Friday, February 2, 2007

The stitch and the needle it rode in on

Left and right needles of a different size
If you've ever knitted even one stitch, you know that the size of the needle determines the size of the stitch. Bigger needles make bigger stitches, smaller needles make smaller stitches. That's why needle size matters.

What may not be so obvious, however, is that once you've knitted the stitch, that stitch will not change shape or size, even if you later manipulate it using a different size needle.

click picture

In the photo above, the left needle is smaller than the right needle. But because the stitches were made with the right needle, a smaller left needle won't affect the gauge or the tension.

Here are three real-world examples.

1. Suppose you are a dreadfully tight knitter. No matter how you try, you cannot relax your tension. The stitches are hard to push around. Knitting exhausts you.

For circular knitting, at least, you can solve this problem without brandy.

Buy an interchangeable knitting needle kit--a packet of interchangeable tips which fit on a series of cables of all sorts. Screw the tip you need for your gauge onto one side of the cable. Holding this tip in your right hand, use it to knit-- to create the loops which become the "new stitches." Screw a much smaller gauge needle onto the other side of your cable. Holding this smaller tip with your left hand, use it to feed the "old stitches."

Because the left "holding" needle is so much smaller than the right "creating" needle, the stitches will easily slide around, and your tight tension will be at least half-tamed. This trick works because, once you've created the stitches using the right needle (the one at the proper size for your gauge), you cannot change the size of those stitches by knitting them off a smaller left needle.

2. Another example: Suppose you've made a mess on a complicated knitted fabric of some kind--a lace scarf for example. You now want to rip back to some point before you made your mistake.
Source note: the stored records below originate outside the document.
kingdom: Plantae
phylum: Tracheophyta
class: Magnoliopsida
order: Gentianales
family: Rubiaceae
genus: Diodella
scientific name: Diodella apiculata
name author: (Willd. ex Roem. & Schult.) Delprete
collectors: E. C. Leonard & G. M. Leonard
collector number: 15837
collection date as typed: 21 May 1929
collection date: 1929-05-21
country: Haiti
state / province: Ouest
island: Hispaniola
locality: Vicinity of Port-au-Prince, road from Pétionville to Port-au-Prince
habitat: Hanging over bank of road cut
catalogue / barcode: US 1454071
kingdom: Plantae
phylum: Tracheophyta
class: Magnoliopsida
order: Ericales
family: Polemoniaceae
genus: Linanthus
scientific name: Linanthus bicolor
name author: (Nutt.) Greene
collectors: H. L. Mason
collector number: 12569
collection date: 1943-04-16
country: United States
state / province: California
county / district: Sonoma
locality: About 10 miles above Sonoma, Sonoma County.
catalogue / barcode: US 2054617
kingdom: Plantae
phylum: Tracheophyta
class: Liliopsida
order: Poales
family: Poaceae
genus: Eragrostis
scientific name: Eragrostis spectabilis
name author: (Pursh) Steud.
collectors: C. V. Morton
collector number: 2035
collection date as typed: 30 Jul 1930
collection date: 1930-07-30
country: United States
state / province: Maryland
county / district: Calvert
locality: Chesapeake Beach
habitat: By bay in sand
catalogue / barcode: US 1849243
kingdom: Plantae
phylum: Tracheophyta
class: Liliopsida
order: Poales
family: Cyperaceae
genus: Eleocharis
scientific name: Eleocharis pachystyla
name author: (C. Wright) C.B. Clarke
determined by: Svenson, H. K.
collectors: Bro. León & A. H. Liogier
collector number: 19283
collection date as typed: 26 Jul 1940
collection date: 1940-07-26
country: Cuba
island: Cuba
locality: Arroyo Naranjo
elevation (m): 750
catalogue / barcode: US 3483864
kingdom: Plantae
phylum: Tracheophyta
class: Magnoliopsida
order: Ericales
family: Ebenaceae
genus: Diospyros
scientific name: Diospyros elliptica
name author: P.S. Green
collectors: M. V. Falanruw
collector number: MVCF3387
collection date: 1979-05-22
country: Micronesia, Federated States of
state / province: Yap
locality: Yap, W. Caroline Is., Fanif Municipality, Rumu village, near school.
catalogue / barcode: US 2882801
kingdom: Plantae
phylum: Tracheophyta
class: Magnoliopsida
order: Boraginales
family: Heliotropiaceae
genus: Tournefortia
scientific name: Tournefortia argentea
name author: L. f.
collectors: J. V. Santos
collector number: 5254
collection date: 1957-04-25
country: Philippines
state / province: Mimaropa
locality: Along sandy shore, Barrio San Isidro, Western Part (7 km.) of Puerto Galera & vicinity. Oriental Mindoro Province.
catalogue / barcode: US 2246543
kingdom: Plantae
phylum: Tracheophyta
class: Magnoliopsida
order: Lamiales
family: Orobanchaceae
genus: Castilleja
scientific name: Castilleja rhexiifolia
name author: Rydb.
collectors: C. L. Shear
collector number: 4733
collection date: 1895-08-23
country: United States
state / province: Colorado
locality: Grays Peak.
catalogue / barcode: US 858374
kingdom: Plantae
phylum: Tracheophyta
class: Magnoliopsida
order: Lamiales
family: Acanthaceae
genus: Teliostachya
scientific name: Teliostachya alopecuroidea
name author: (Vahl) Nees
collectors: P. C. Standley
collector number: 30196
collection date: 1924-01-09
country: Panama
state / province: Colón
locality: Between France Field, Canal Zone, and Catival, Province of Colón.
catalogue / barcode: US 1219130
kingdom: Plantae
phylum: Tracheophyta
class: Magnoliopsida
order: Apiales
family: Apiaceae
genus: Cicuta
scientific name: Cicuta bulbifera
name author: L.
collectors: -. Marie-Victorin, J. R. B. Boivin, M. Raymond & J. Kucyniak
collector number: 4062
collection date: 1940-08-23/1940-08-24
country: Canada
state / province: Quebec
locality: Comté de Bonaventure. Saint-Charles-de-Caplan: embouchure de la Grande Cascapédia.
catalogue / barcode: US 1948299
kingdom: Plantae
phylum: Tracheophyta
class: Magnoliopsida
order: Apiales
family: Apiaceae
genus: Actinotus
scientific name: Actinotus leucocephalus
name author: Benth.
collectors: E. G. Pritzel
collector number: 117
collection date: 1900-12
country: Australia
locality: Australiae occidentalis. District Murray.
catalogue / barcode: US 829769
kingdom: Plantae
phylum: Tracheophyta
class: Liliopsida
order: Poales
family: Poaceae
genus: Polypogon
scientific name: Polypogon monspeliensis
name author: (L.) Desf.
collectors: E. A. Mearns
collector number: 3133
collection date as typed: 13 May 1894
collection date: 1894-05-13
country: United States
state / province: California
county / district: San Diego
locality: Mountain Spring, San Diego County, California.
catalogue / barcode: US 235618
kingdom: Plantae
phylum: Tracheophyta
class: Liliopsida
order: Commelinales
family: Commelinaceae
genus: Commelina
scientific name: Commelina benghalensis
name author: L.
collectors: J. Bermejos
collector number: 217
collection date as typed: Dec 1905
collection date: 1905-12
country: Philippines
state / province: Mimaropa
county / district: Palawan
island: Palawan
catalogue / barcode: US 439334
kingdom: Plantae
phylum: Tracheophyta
You would locate a plain row, and without ripping back anything for the moment, you'd pick up the stitches of that row on the very thinnest needle you can find. Once those stitches are safely on the very thin needle, remove the needle used to knit the lace, and rip the lace back, past the mistake, to where the plain row is impaled on the thin needle.

Once you've ripped back and have the stitches of the plain row sitting there, you can knit those stitches right off the thin needle--no need to transfer those stitches onto a larger needle. As long as the needle doing the knitting is the needle size used to create the lace in the first place, the size of the "holding needle" will not change the size of the stitches.

3. Final example: Stitch holders are a much smaller gauge than the actual needle used to produce the stitches being held. Most knitters transfer the stitches from the stitch holder back to a needle before knitting further. But there is no reason to go to all that trouble. If the design of your stitch holder allows, no harm will come to your gauge or tension if you knit the "held stitches" right off the stitch holder, as long as the needle doing the knitting is the correct gauge.

The moral of the story: In knitting, all the matters is the size of the needle DOING THE KNITTING (commonly, the right hand needle). The size of the holding needle (commonly, the left hand needle) DOES NOT MATTER.